Wednesday, December 5, 2012

'The Kings and Queens of Roam'

Author Daniel Wallace first grabbed my attention when I saw the filmed version of his novel, 'Big Fish'.  Wildly imaginative and brought to the screen by the brilliant Tim Burton, I knew that I had to read the book.  

As I've mentioned in earlier posts, I love fairy/folk tales, and 'Big Fish' was very satisfying and, in it's own little way, strangely weird.  And Book Hog likes nothing more than 'weird'.

Now Mr. Wallace has presented us with another great read:  'The Kings and Queens of Roam', a tale at once enchanting, and at the same time, very dark and disturbing.
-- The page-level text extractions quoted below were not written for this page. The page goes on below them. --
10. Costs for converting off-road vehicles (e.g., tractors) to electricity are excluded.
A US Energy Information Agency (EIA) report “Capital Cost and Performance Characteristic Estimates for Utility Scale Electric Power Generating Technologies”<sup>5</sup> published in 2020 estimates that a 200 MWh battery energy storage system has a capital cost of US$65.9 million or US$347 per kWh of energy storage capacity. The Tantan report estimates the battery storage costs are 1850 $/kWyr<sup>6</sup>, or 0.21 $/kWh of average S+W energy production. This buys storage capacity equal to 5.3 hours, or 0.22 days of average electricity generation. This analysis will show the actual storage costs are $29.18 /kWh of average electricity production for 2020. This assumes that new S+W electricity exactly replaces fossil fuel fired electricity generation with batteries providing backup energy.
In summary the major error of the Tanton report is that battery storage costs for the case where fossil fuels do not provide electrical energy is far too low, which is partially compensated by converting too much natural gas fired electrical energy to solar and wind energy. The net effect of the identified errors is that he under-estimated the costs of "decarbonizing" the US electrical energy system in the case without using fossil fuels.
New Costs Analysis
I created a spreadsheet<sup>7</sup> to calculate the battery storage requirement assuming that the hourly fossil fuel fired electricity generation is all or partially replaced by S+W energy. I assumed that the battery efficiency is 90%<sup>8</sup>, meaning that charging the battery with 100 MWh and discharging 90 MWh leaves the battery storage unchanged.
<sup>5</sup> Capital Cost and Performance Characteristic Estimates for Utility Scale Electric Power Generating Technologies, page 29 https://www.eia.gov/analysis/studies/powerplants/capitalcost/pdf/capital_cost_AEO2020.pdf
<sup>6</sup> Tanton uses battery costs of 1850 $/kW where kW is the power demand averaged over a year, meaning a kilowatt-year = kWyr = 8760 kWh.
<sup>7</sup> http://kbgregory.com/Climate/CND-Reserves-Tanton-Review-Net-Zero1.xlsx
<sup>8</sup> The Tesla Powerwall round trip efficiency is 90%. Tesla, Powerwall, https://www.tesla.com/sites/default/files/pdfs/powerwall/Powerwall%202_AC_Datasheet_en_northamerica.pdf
Helen and Rachel McAllister are sisters who live in their crumbling family mansion in Roam, a town that was at first meant to be the center of the U.S. silk industry, but is now dying a slow death.  Helen is older and bitter and cursed with an ugly face.  Rachel is beautiful...and blind.  She depends on Helen for almost everything, and in doing so, is open to Helen's lies.  Helen convinces Rachel that the world is a dark and dangerous place and Rachel couldn't possibly live on her own.  

But Rachel makes a surprising choice that changes the perspective of both sisters.
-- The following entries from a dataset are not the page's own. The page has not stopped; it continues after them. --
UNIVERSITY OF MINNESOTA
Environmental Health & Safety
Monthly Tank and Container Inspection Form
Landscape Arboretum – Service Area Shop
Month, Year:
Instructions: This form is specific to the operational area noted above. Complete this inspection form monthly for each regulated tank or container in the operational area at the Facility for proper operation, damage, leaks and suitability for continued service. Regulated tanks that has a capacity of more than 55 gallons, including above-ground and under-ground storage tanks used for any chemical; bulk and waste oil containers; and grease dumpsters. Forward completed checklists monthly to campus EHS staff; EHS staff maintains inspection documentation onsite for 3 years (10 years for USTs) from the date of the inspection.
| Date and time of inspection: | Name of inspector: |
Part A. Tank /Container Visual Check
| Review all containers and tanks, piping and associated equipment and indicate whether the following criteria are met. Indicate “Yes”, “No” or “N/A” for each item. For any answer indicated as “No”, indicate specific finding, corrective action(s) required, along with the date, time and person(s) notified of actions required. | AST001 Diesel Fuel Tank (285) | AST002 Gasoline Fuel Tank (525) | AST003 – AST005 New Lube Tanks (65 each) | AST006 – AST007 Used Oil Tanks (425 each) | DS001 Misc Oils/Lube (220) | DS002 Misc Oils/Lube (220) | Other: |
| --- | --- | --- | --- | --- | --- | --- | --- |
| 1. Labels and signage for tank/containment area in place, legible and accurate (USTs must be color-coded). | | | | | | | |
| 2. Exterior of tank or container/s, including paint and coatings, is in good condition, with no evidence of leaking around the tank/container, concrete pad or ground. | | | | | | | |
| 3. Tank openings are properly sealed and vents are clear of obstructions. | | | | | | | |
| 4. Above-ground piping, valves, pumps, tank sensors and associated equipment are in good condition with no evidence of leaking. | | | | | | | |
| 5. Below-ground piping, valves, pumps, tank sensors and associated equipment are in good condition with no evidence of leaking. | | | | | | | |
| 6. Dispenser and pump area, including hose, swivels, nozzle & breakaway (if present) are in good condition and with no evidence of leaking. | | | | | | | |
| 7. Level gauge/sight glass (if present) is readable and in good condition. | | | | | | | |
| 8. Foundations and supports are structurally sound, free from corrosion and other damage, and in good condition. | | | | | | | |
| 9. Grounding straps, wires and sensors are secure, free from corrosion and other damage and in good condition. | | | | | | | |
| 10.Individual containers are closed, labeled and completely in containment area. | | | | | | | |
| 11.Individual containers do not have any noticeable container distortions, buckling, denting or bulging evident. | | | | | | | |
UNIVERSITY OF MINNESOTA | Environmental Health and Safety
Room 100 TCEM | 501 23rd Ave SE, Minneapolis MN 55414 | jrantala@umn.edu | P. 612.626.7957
'The Kings and Queens of Roam' is extremely clever and very inventive, filled with thoughtful ghosts who have more wisdom than the living.  It is awash in love and longing, love gone wrong, love changed in a most surprising way.  

And it will stay with you.  

With open arms, I welcome Mr. Wallace's newest addition to the world of folktales.  I thank him for keeping weird alive.
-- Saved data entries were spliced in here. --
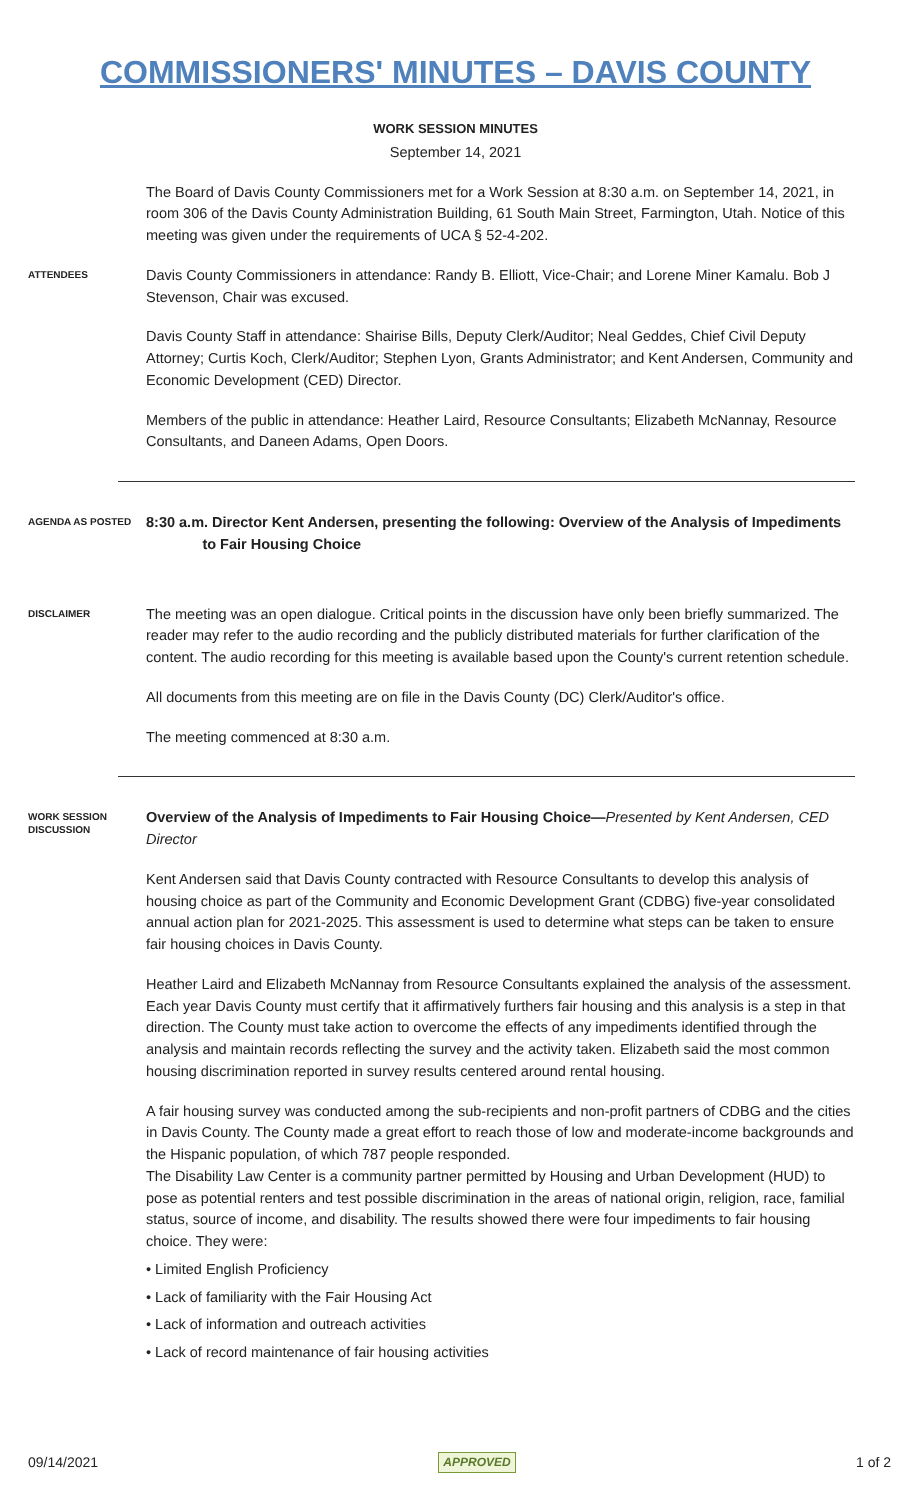COMMISSIONERS' MINUTES – DAVIS COUNTY
WORK SESSION MINUTES
September 14, 2021
The Board of Davis County Commissioners met for a Work Session at 8:30 a.m. on September 14, 2021, in room 306 of the Davis County Administration Building, 61 South Main Street, Farmington, Utah. Notice of this meeting was given under the requirements of UCA § 52-4-202.
ATTENDEES
Davis County Commissioners in attendance: Randy B. Elliott, Vice-Chair; and Lorene Miner Kamalu. Bob J Stevenson, Chair was excused.
Davis County Staff in attendance: Shairise Bills, Deputy Clerk/Auditor; Neal Geddes, Chief Civil Deputy Attorney; Curtis Koch, Clerk/Auditor; Stephen Lyon, Grants Administrator; and Kent Andersen, Community and Economic Development (CED) Director.
Members of the public in attendance: Heather Laird, Resource Consultants; Elizabeth McNannay, Resource Consultants, and Daneen Adams, Open Doors.
AGENDA AS POSTED
8:30 a.m. Director Kent Andersen, presenting the following: Overview of the Analysis of Impediments
to Fair Housing Choice
DISCLAIMER
The meeting was an open dialogue. Critical points in the discussion have only been briefly summarized. The reader may refer to the audio recording and the publicly distributed materials for further clarification of the content. The audio recording for this meeting is available based upon the County's current retention schedule.
All documents from this meeting are on file in the Davis County (DC) Clerk/Auditor's office.
The meeting commenced at 8:30 a.m.
WORK SESSION DISCUSSION
Overview of the Analysis of Impediments to Fair Housing Choice—Presented by Kent Andersen, CED Director
Kent Andersen said that Davis County contracted with Resource Consultants to develop this analysis of housing choice as part of the Community and Economic Development Grant (CDBG) five-year consolidated annual action plan for 2021-2025. This assessment is used to determine what steps can be taken to ensure fair housing choices in Davis County.
Heather Laird and Elizabeth McNannay from Resource Consultants explained the analysis of the assessment. Each year Davis County must certify that it affirmatively furthers fair housing and this analysis is a step in that direction. The County must take action to overcome the effects of any impediments identified through the analysis and maintain records reflecting the survey and the activity taken. Elizabeth said the most common housing discrimination reported in survey results centered around rental housing.
A fair housing survey was conducted among the sub-recipients and non-profit partners of CDBG and the cities in Davis County. The County made a great effort to reach those of low and moderate-income backgrounds and the Hispanic population, of which 787 people responded.
The Disability Law Center is a community partner permitted by Housing and Urban Development (HUD) to pose as potential renters and test possible discrimination in the areas of national origin, religion, race, familial status, source of income, and disability. The results showed there were four impediments to fair housing choice. They were:
• Limited English Proficiency
• Lack of familiarity with the Fair Housing Act
• Lack of information and outreach activities
• Lack of record maintenance of fair housing activities
09/14/2021 APPROVED 1 of 2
'The Kings and Queens of Roam' will be released in early May 2013, by Touchstone, a division of Simon & Schuster.

Sunday, December 2, 2012

'The Chalice'

On November 5, 2011, I posted a review of 'The Crown', a wonderful story written by Nancy Bilyeau.  Not only did this well-written story make me dust off my knowledge about the reign of Henry VIII, I was intrigued by the small supernatural aspect.

When the story ended, I really hoped that Ms. Bilyeau would write a follow-up to the adventures of her heroine, Joanna Stafford.  I was pleasantly surprised when it landed on my desk.

'The Chalice' takes place in 1538 England, where bloody power struggles between the Crown and Religion are still taking place.  Joanna Stafford, reluctant investigator, has found a new home now that she and her fellow nuns and brothers have been thrown out of their abbey, thanks to Henry VIII's hatred of all things Catholic.  Her life outside the abbey is full; she is the guardian to her cousin's son, and she is determined to start a new weaving business.  And, still, she is conflicted by her feelings for the sheriff Geoffrey Scovill and her close friend, Brother Edmund.  But her old enemies are back, and new ones threaten her very existence if she doesn't do what they require.

There are stronger supernatural elements in 'The Chalice'; although Joanna is reluctant to fulfill a prophecy foretold by three different seers, she realizes that the life of the king and the future of Christendom are in her hands.

'The Chalice' is full of well-researched historical details, and although it might seem a bit confusing at times, it is well worth the read.  And you just might find yourself sitting on pins-and-needles while waiting for the third book in the series.

I know I am.

'The Chalice' will be released in early March 2013 by Touchstone, a division of Simon & Schuster.